▶ [The input]:
-*-

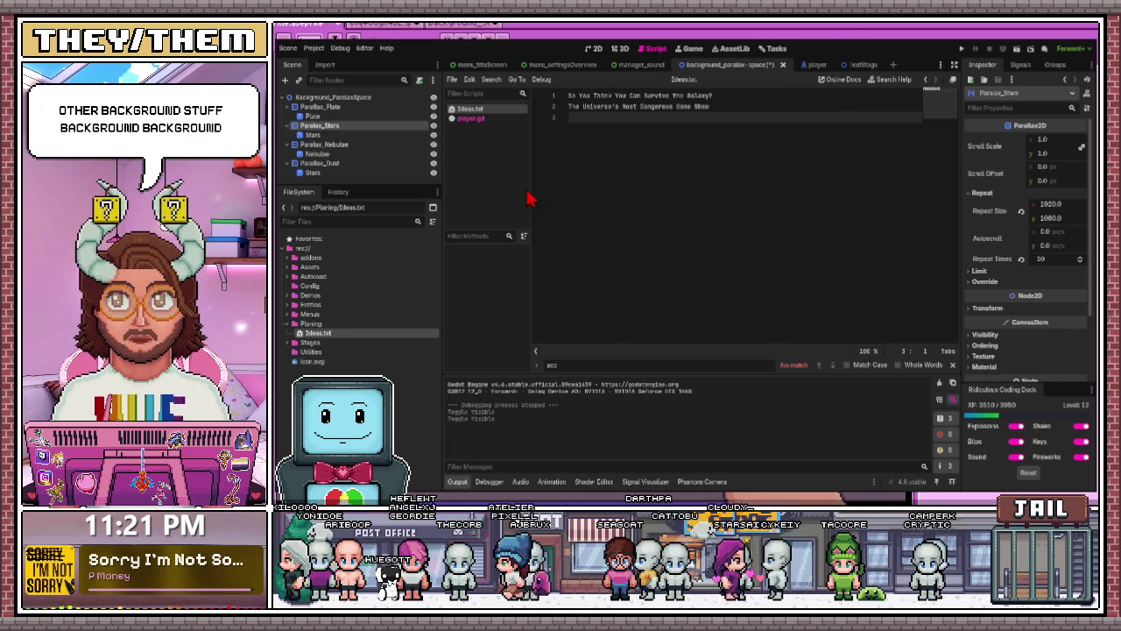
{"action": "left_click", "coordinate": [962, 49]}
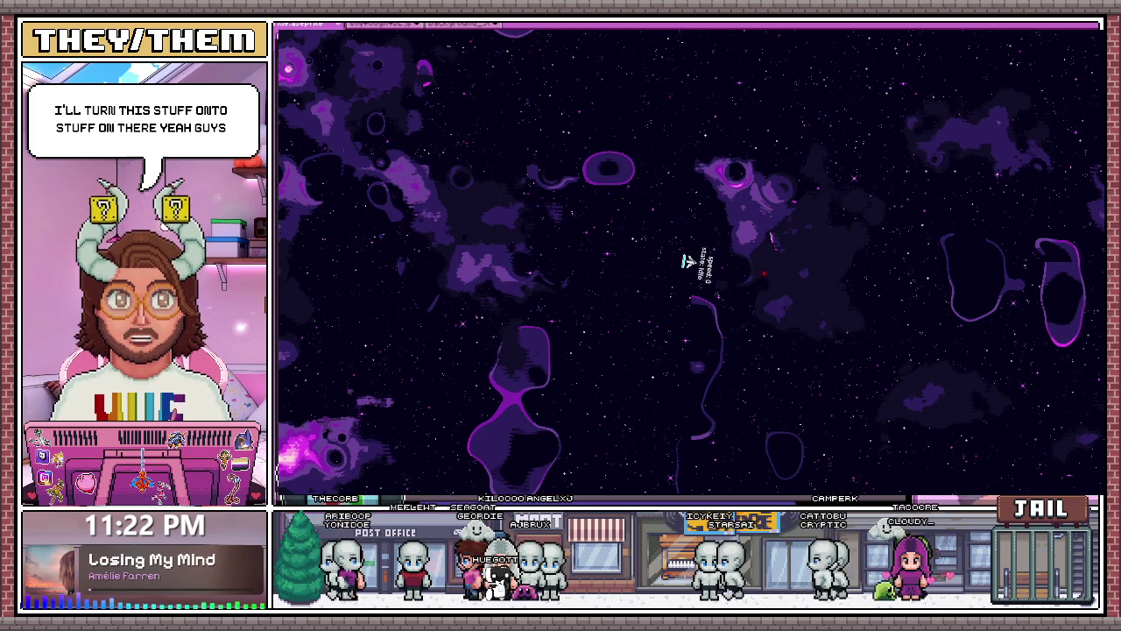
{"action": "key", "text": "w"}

-*-

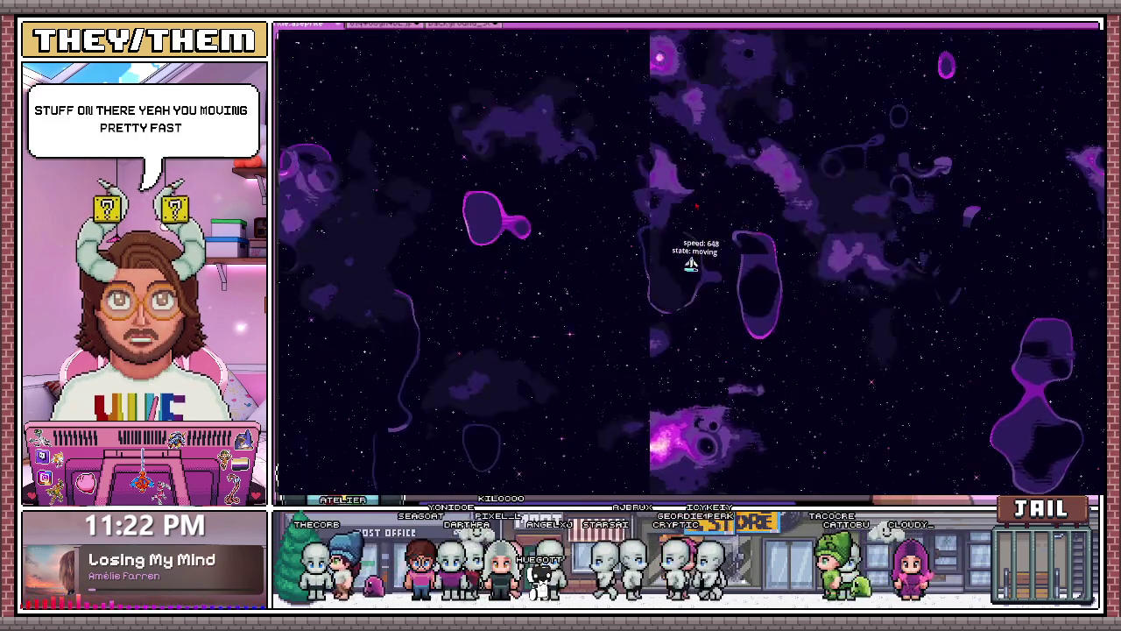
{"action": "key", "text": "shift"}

-*-

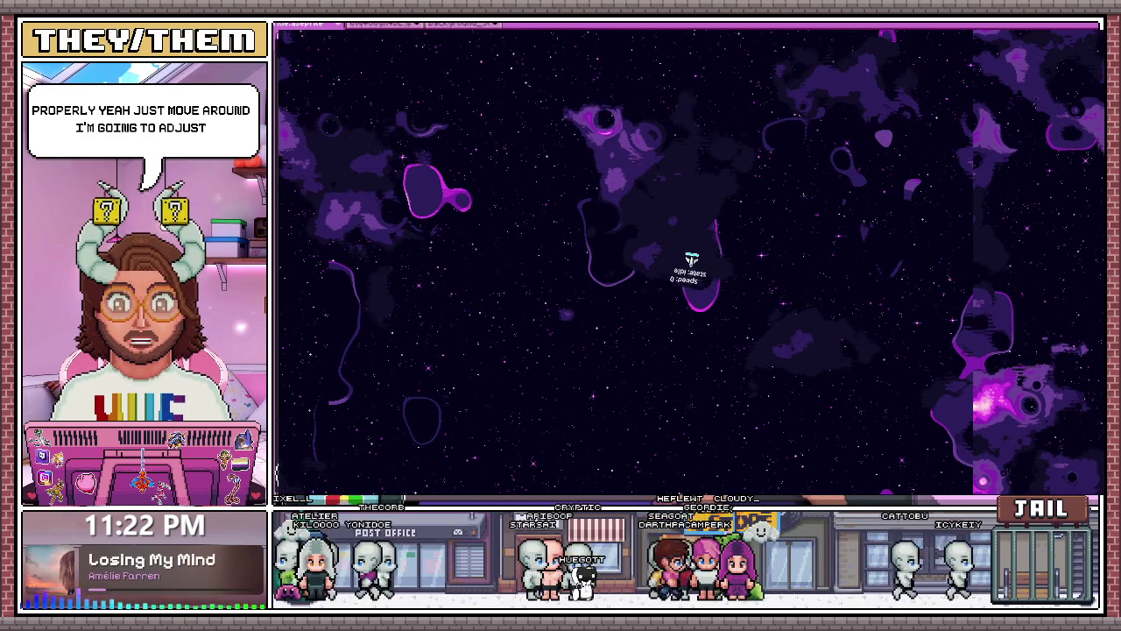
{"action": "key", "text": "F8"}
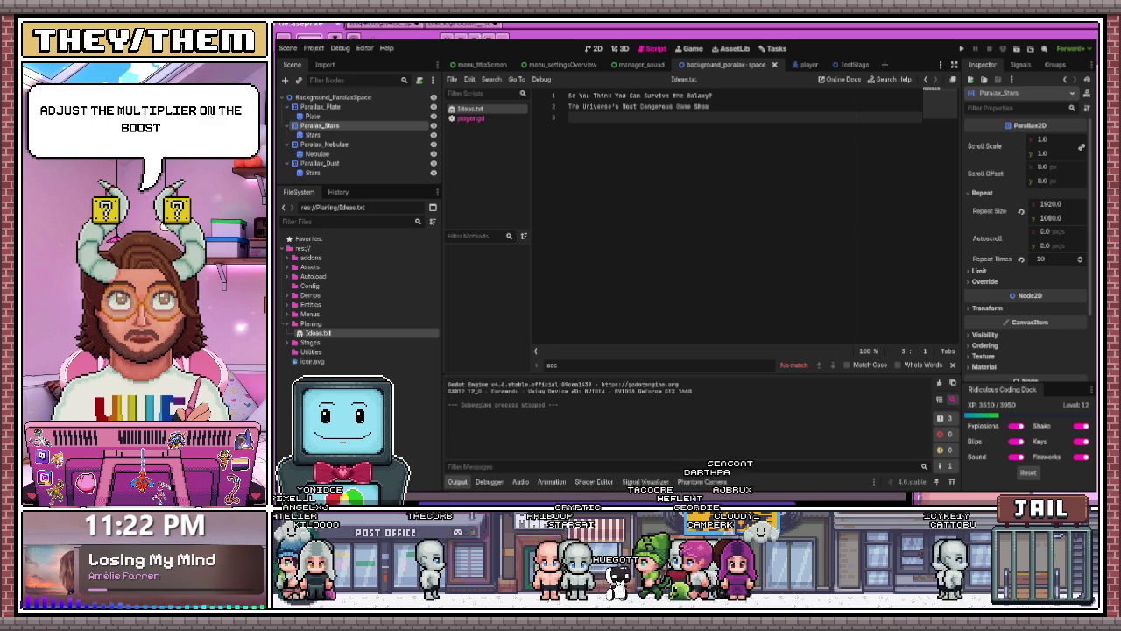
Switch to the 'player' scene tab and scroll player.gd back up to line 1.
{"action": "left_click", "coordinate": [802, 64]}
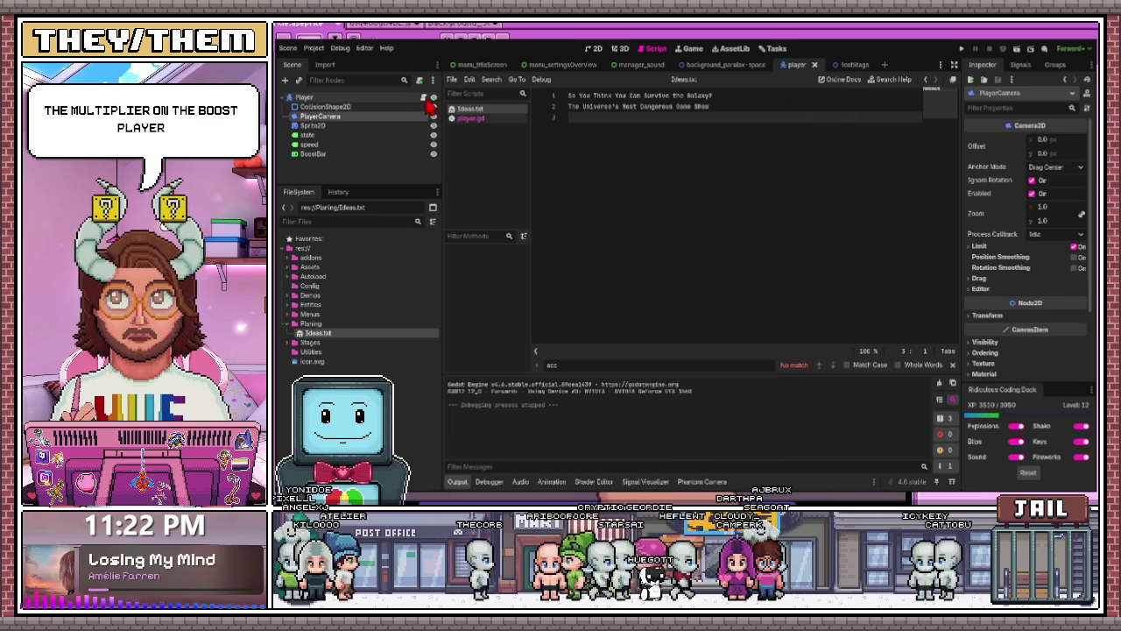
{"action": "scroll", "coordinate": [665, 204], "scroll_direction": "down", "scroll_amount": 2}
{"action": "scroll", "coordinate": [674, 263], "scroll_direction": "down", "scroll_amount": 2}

-*-

▶ [Work instructions]: All lines carrying the word "scroll" must be copied from the data above.

▶ [Answer space]:
Switch to the 'player' scene tab and scroll player.gd back up to line 1.
{"action": "scroll", "coordinate": [665, 204], "scroll_direction": "down", "scroll_amount": 2}
{"action": "scroll", "coordinate": [674, 263], "scroll_direction": "down", "scroll_amount": 2}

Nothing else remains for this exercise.